ピカピカになったコンロより、うれしかったこと
家事や育児にほとんど関わってこなかった夫と、
はじめて並んでコンロを磨いた日。
「ピカピカになったね」って笑った夫の横顔は、
世界三大絶景よりも、わたしが見たかった景色かもしれない。
泣きそうになったけど、最後は笑いました。
「コンロ、汚れてるから磨いておくね〜」
夫がそう言って、ジフを手に、ゴシゴシ磨きはじめた。
それを見て、胸がふわっとあたたかくなった。
夫は、結婚して十数年ずっと仕事人間で、
家事や育児にほとんど関わる時間がなかった。
でも最近、仕事がやっと落ち着いて、
家にいる時間が、少しずつ増えてきた。
「今日は麻婆豆腐作ってみるね」
「夕飯、何にしようか」
そんな言葉を夫から聞くたびに、実はちょっぴり泣きそうになってる。
ああ、いま、わたしたち『家族してる』──そう感じる瞬間。
前日には、夫がまた“うんまい”唐揚げを作ってくれた。
そのときに汚れたコンロを見て、
今日は磨いてくれているらしい。
「ゆっくりしてていいよ」って言われたけれど、
わたしはすかさず、夫のとなりへ。
左は夫、右はわたし。
ふたり並んで、コンロをゴシゴシ。
コンロの汚れよりも、気になるのは夫の横顔。
夫が隣にいる。
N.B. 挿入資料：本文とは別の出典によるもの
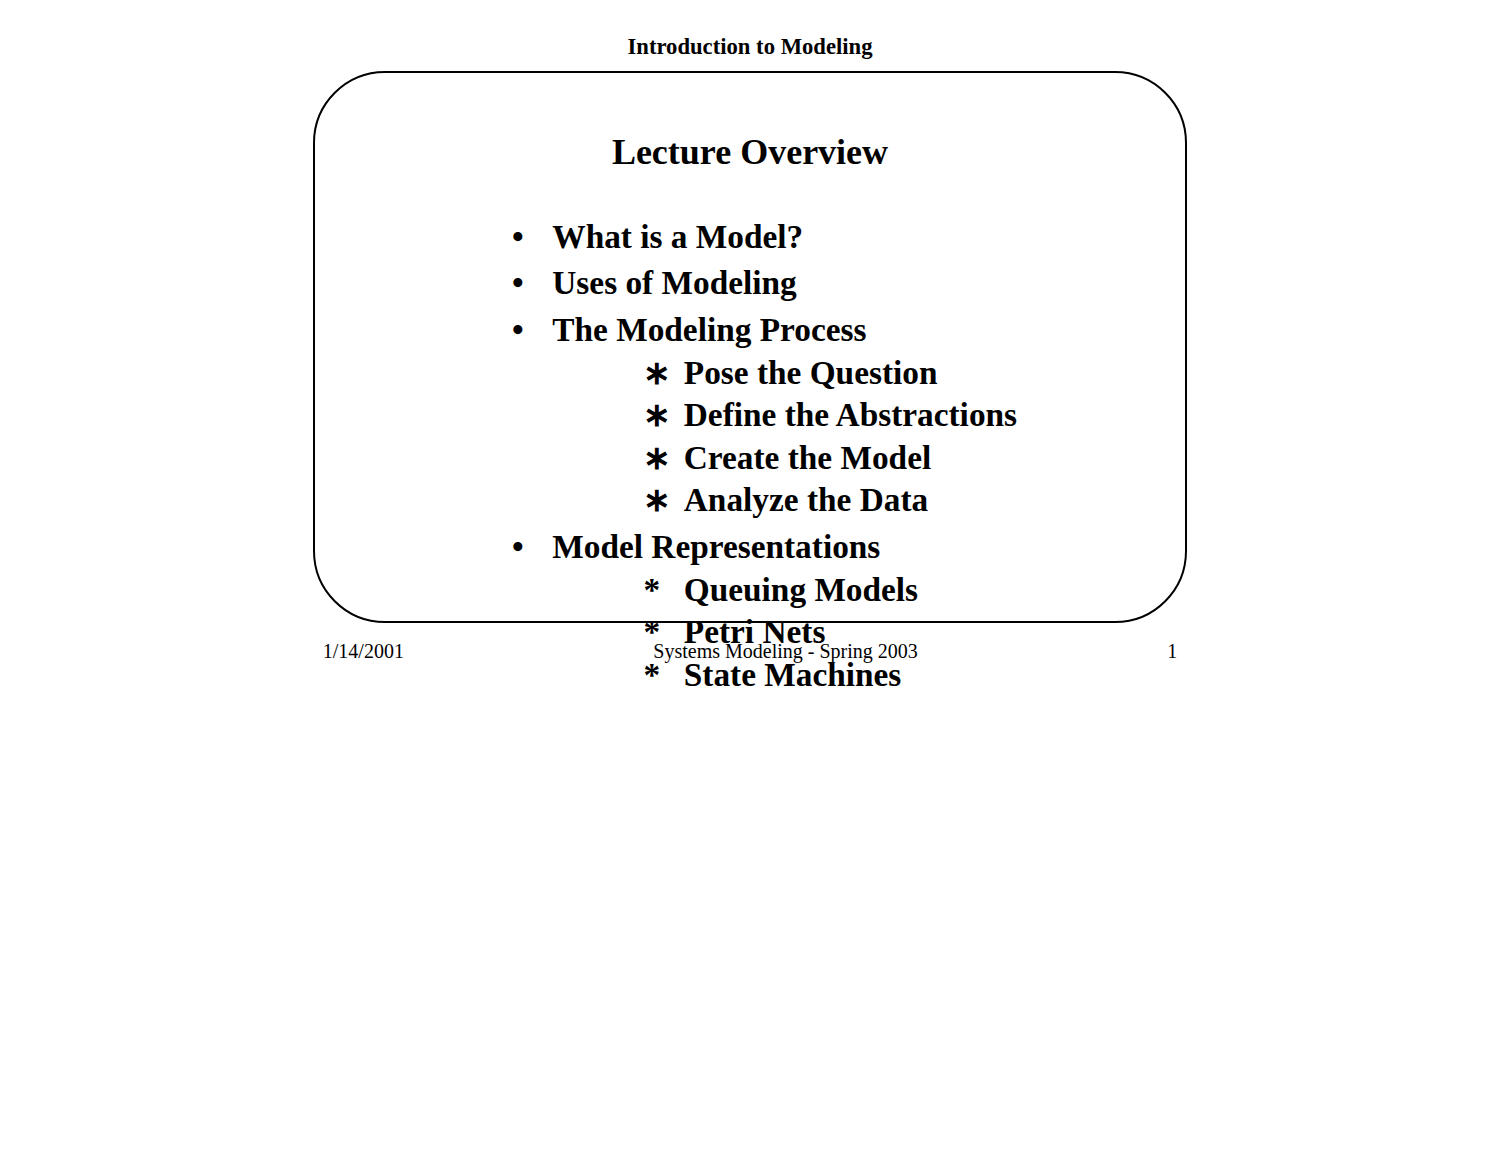Introduction to Modeling
Lecture Overview
What is a Model?
Uses of Modeling
The Modeling Process
Pose the Question
Define the Abstractions
Create the Model
Analyze the Data
Model Representations
Queuing Models
Petri Nets
State Machines
1/14/2001 Systems Modeling - Spring 2003 1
いっしょに、掃除をしている。
夫は力強く磨いて、「もうピカピカ!」と得意げに言った。
結婚してから、夫がコンロを磨く姿なんて、たぶんはじめて。
それは、世界三大絶景よりも、わたしが見たかった景色だ。
わたしが担当していた右側も、少し遅れてピカピカに。
「はじめての共同作業だね」なんて冗談を言いながら、
ふたりでいろんな話をして、コンロを磨いた。
コンロがきれいになったことよりも、
夫とならんで掃除をしたという、それだけの時間が、うれしかった。
家中の汚れをひとりで掃除していたときは、
こっそり泣いていた。
いまは違う涙がこぼれそうになっている。
汚れるのが怖かったけど、
夫といっしょなら汚れるのもたのしみになってきた。
遠距離恋愛中のカップルがひさしぶりに会えたときみたいに、
わたしたちは、コンロの前ではしゃいでいた。
それを見ていた子どもが、「はぁ〜」っと、深いため息。
でも、隠しきれてない笑みを、わたしは見逃さなかった。